Task brief » Drop all images. Then write out each line below exactly as given.

The data »
:::

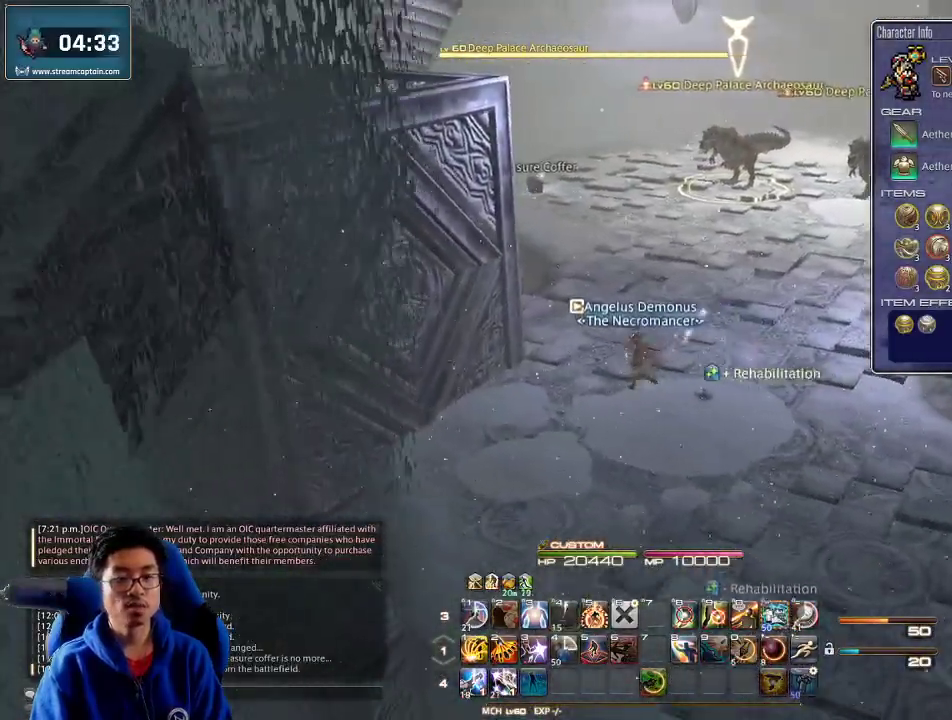
{"keys": ["p", "w"], "events": [[400, "a", "up"], [400, "p", "down"]]}
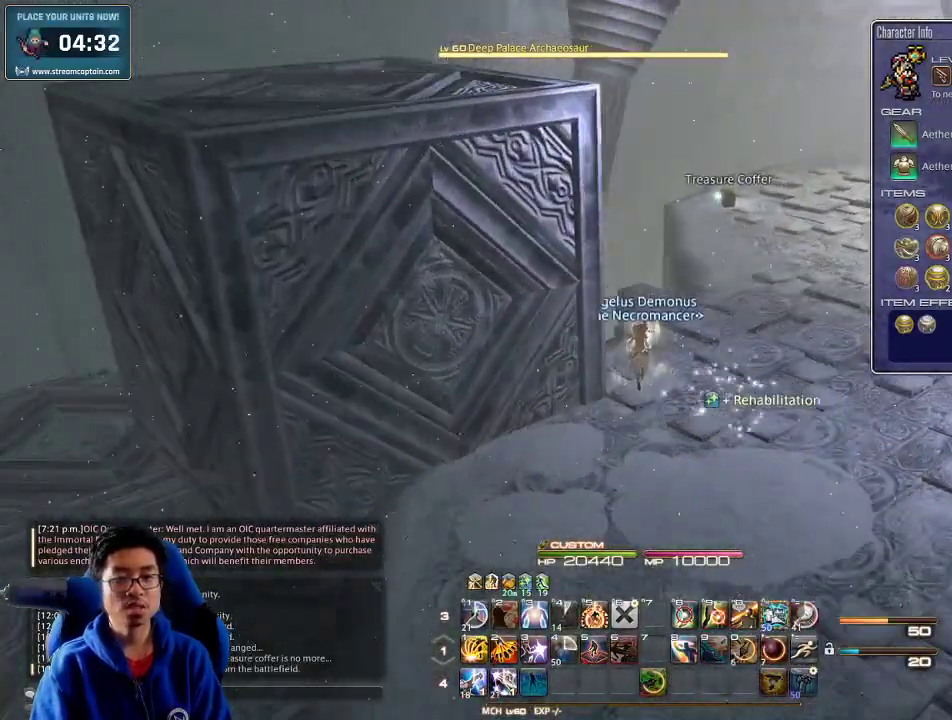
{"keys": ["s"], "events": [[33, "p", "up"], [100, "d", "down"], [166, "w", "up"], [233, "s", "down"], [300, "1", "down"], [300, "d", "up"], [466, "1", "up"]]}
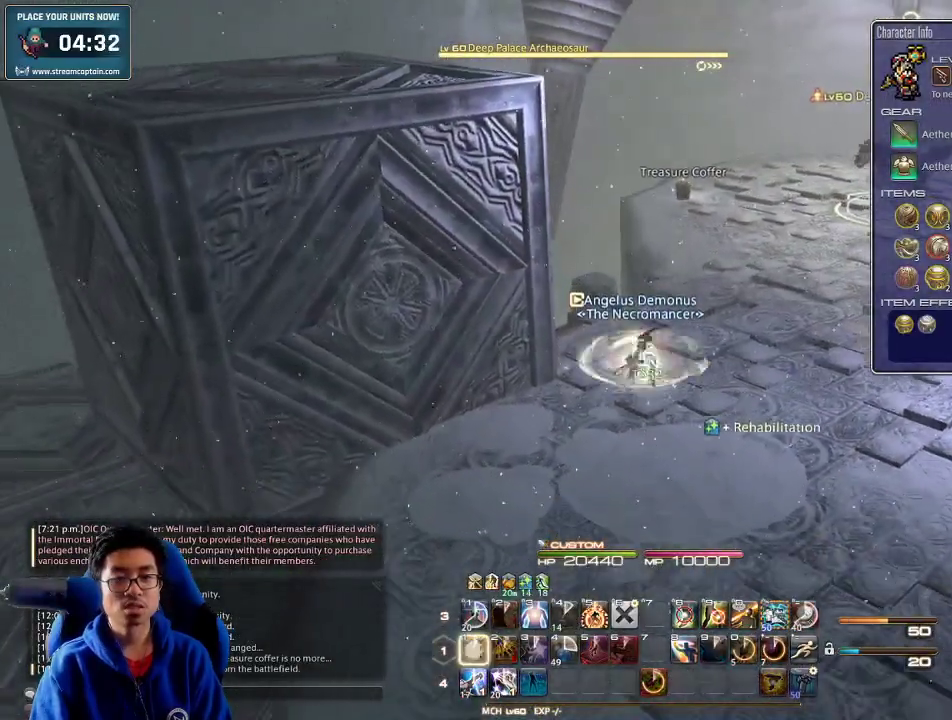
{"keys": ["a", "s"], "events": [[33, "1", "down"], [66, "1", "up"], [133, "1", "down"], [233, "rbracket", "down"], [300, "1", "up"], [366, "a", "down"], [366, "rbracket", "up"]]}
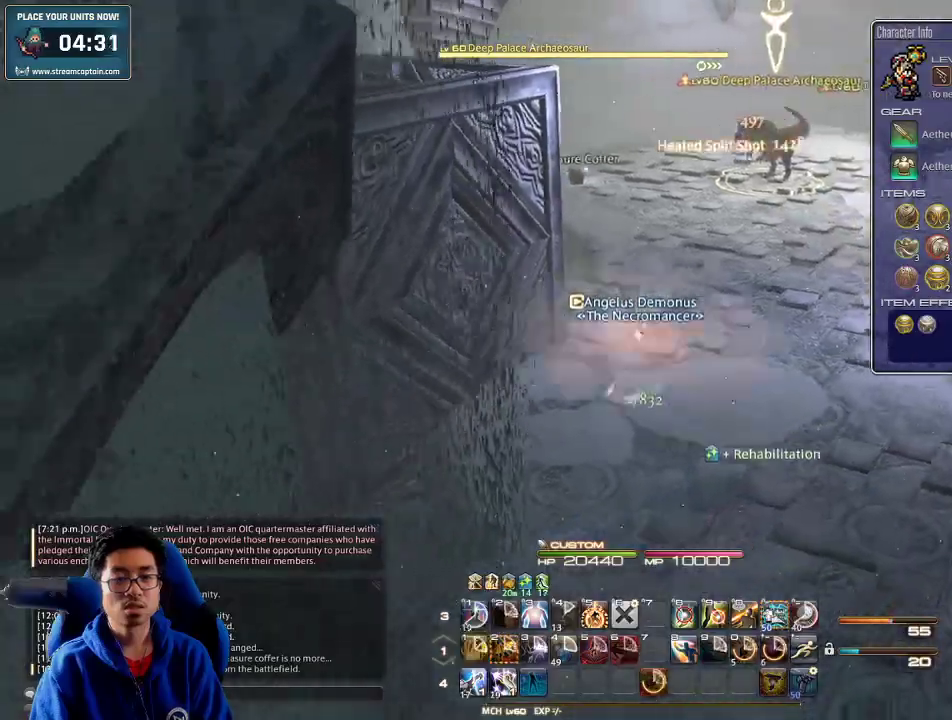
{"keys": ["s"], "events": [[66, "a", "up"], [66, "d", "down"], [66, "p", "down"], [266, "d", "up"], [266, "p", "up"]]}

:::

The answer »
{"keys": ["p", "w"], "events": [[400, "a", "up"], [400, "p", "down"]]}
{"keys": ["s"], "events": [[33, "p", "up"], [100, "d", "down"], [166, "w", "up"], [233, "s", "down"], [300, "1", "down"], [300, "d", "up"], [466, "1", "up"]]}
{"keys": ["a", "s"], "events": [[33, "1", "down"], [66, "1", "up"], [133, "1", "down"], [233, "rbracket", "down"], [300, "1", "up"], [366, "a", "down"], [366, "rbracket", "up"]]}
{"keys": ["s"], "events": [[66, "a", "up"], [66, "d", "down"], [66, "p", "down"], [266, "d", "up"], [266, "p", "up"]]}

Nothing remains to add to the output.